= Required action =
Report each line of the listing below that contains the string "Moesgård".
■ ■ ■ ■ ■ ■ ■
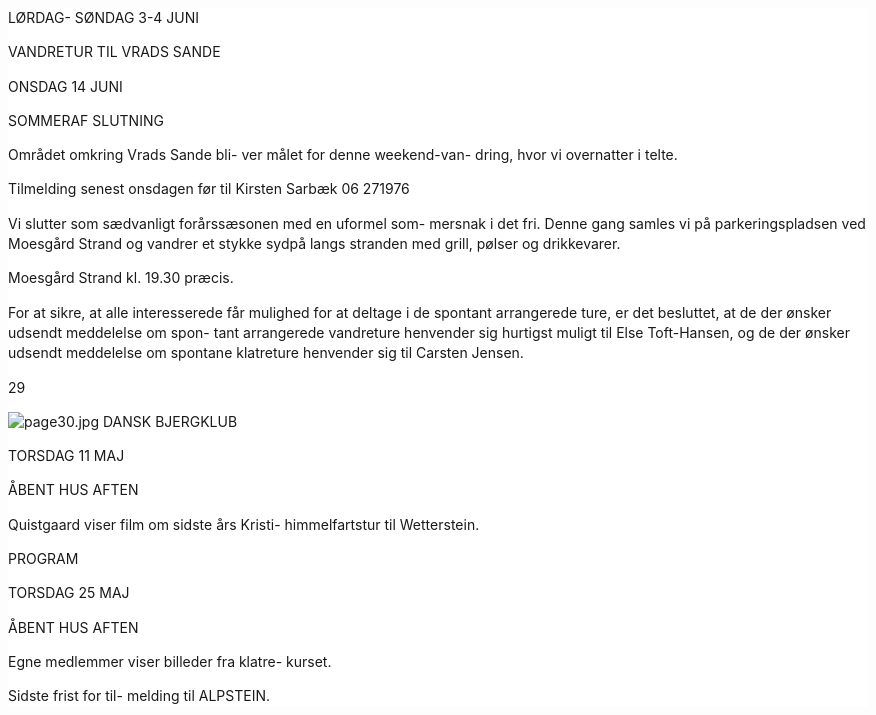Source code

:LØRDAG- SØNDAG 3-4 JUNI

VANDRETUR TIL VRADS SANDE

ONSDAG 14 JUNI

SOMMERAF SLUTNING

Området omkring Vrads Sande bli-
ver målet for denne weekend-van-
dring, hvor vi overnatter i telte.

Tilmelding senest onsdagen før
til Kirsten Sarbæk 06 271976

Vi slutter som sædvanligt
forårssæsonen med en uformel som-
mersnak i det fri. Denne gang
samles vi på parkeringspladsen
ved Moesgård Strand og vandrer
et stykke sydpå langs stranden
med grill, pølser og drikkevarer.

Moesgård Strand kl. 19.30 præcis.

For at sikre, at alle interesserede får mulighed for at deltage i de spontant
arrangerede ture, er det besluttet, at de der ønsker udsendt meddelelse om spon-
tant arrangerede vandreture henvender sig hurtigst muligt til Else Toft-Hansen,
og de der ønsker udsendt meddelelse om spontane klatreture henvender sig til
Carsten Jensen.

29




![page30.jpg](/1978/DB-1978-2/page30.jpg)
DANSK BJERGKLUB

TORSDAG 11 MAJ

ÅBENT HUS AFTEN

Quistgaard viser film
om sidste års Kristi-
himmelfartstur til
Wetterstein.

PROGRAM

TORSDAG 25 MAJ

ÅBENT HUS AFTEN

Egne medlemmer viser
billeder fra klatre-
kurset.

Sidste frist for til-
melding til ALPSTEIN.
■ ■ ■ ■ ■ ■ ■
= Reply to the exercise =
ved Moesgård Strand og vandrer
Moesgård Strand kl. 19.30 præcis.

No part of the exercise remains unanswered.